EU再生可能エネルギー利用促進指令採択 ブラジルエタノール業界が安堵の声

農業情報研究所(WAPIC)

08.12.20

  欧州議会が12月17日、再生可能エネルギー利用促進指令を採択した。内容は欧州議会と閣僚理事会の調整案(EU、バイオ燃料の持続可能性確保で欧州議会案から大きく後退,)のとおりだ。論争の焦点の一つをなした2020年までには輸送エネルギー消費の最低10%を再生可能エネルギーにするという欧州委員会の年初めの提案は維持された。EU市場輸出向けバイオ燃料の増産を通じて多くの途上国の社会と環境に重大な損害をもたらす恐れのあるこの義務的目標を廃止せよという世界中のNGOの主張は退けられた。ただ、10%にカウントされる”再生可能エネルギー”には農作物を原料とする第一世代バイオ燃料(多くのNGOはアグロ燃料と呼ぶ)だけでなく、再生可能資源を原料とする電気等あらゆる形態のエネルギーも含まれるという気休めの文言が導入されただけだ。

 補助の対象となり、10%にカウントすることのできる”持続可能なバイオ燃料”の基準も、ほぼ欧州委員会の提案通りだ。化石燃料に比べての温室効果ガス排出の最低削減率を35%にするという提案も維持され、ただ2017年からこれを50%(新たに生産されるものについては60%)に引き上げるとしただけだ。これでは、EUのナタネバイオディーゼル、マレーシアのパームオイルバイオディーゼル、ブラジルのサトウキビエタノールなど、特に森林や泥炭地の破壊を伴わないかぎり、みんな合格だ。

 高い生物多様性価値を持つ土地、炭素を多量に貯留している土地で生産された原料から製造されたものではないことという提案もほとんどそのままだ。提案ではなかった「社会的持続可能性」(労働条件や児童労働など)に関する配慮が加えられたが、欧州委員会に2年ごとの報告を義務付けただけだ。年初来、最大の論争点となってきた土地利用の間接的変化の温室効果ガス排出への影響についても、これを最小限にする取り組み方も含め、2010年末までに欧州委員会に報告を義務付けたにすぎない。

  European Paeliament:Position of the European Parliament adopted at first reading on 17 December 2008 with a view to the adoption of Directive No .../2009/EC of the European Parliament and of the Council on the promotion of the use of energy from renewable sources

 この指令が非関税貿易障壁を作り出すと恐れ、場合によってはWTOに提訴するとしていたブラジルの砂糖産業協会(UMICA)は、早速、バイオ燃料生産者・消費者・投資家に”ポジティブなシグナル”だと歓迎(安堵)の声明を出した。08年9月に採択されたアグロ−エコロジカルゾーニングなどの土地利用計画を持つ国の世界最大のサトウキビエタノール生産州・サンパウロ州ならば、こんな基準はすべて簡単にクリアできるという。
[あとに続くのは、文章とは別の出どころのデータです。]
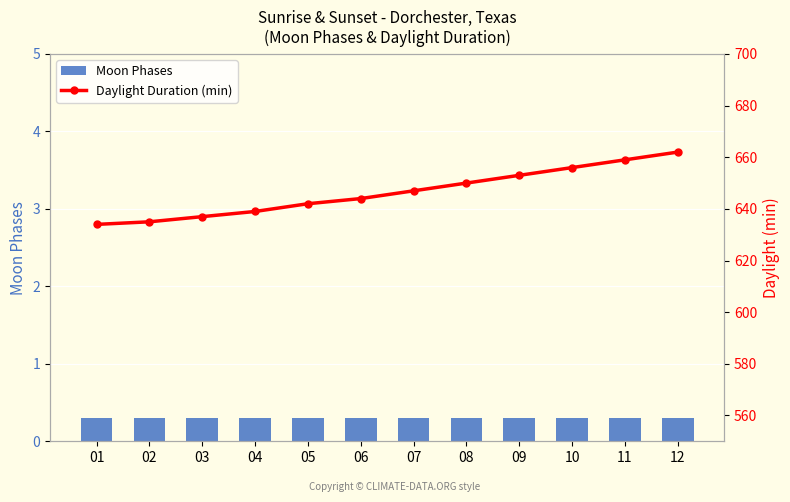

What is the sum of the Moon Phases values at 08 and 07?

0.6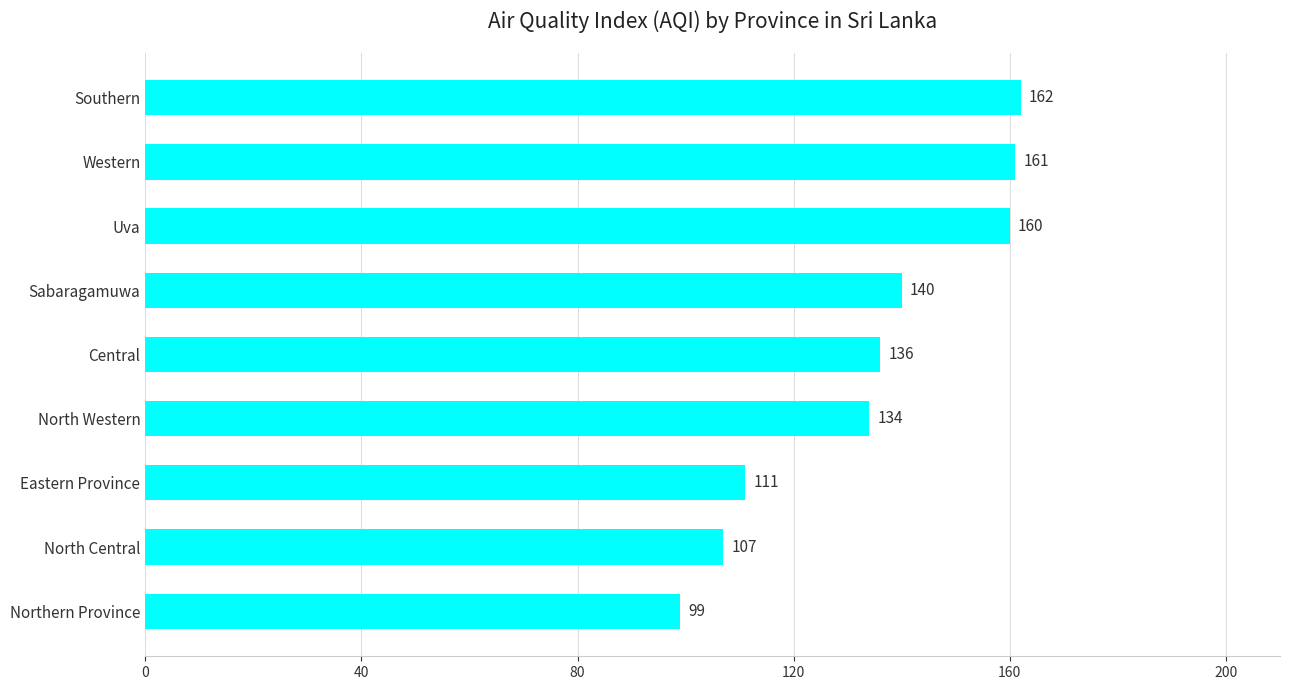

At which label is the value closest to 130?

North Western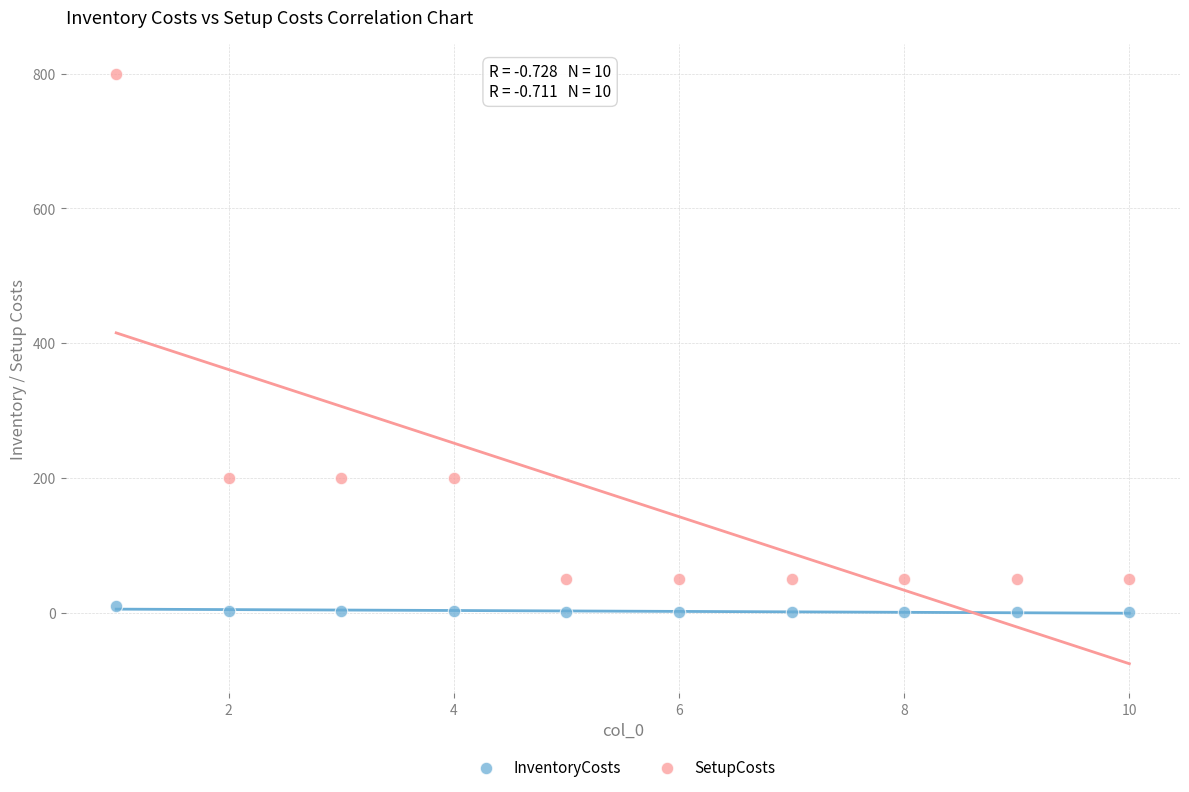

Which series has the widest spread of Y values?

SetupCosts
 UNICA News Release:12/17/2008 Approval of European Directive for renewables in transport a “positive signal” for biofuel producers, consumers and investors according to Brazilian Sugarcane Industry Association

 しかし、サトウキビ生産拡大の社会・環境 影響は決して透明とはいえない。早くから指摘されてきた土地の収奪と集中、劣悪な労働条件の拡大などのマイナス社会影響を否定する証拠は示されていない。

 スイス連邦素材科学技術研究所(EMPA)の04年のデータに基づく研究(*)によれば、サトウキビ収穫前の乾燥した葉の焼き払いや、多量の砒素を含む殺虫剤(ダコネート)の使用のために、人間の健康への影響(温暖化促進や大気汚染による)、生態系損傷(酸性化、富栄養化、陸生生態毒性、土地占有・改変による)などの環境影響を総合評価する”欧州エコインジケーター99”と呼ばれる方法で評価したブラジルのサトウキビエタノールのライフサイクル環境影響は、マレーシアのパームオイルバイオディーゼルや米国のトウモロコシエタノールを大きく上回り、ガソリンの3倍にも達する。

 *http://www.news-service.admin.ch/NSBSubscriber/message/attachments/8514.pdf
  英訳:http://www.theoildrum.com/node/2976

 間接的な土地利用への影響を無視してさえ、ブラジルのサトウキビエタノールが環境に優しいかどうか、少なくとも疑問がある。間接影響を考えればなおさらだ。

 セラードにおけるサトウキビプランテーションの拡大が、間接的にアマゾン森林地域への食料(大豆・牛肉)生産の進出を加速しているという指摘も古くからある。 地球の友・ヨーロッパの最近の報告は、EUの動物飼料・アグロ燃料の需要増大がユニークな森林の損失、重大な温室効果ガス排出、途上国の農村紛争を生み出している、EUは今や、家畜を養い、車を走らせるために、毎年、ドイツとハンガリーの 耕地総面積に相当する1600万fの外国農地を使っている、その大部分は南米にある、と伝えている。これも、少なくとも間接影響の一部をなすと言えないであろうか。

  http://www.foeeurope.org/agrofuels/FFE/Media%20Briefing%20final.pdf

 間接的土地利用変化の温室効果ガス排出への影響の科学的解明(バイオ燃料→土地利用変化で温暖化ガスが激増 森林等破壊防止規制も無効 新研究,08.2.9)から1年、EUでもバイオ燃料の持続可能性基準をめぐる議論が沸騰した。しかし、この1年の議論はいったい何だったのか。少なくとも途上国のバイオ燃料増産を煽る義務的利用目標だけは廃止せなばならなかった。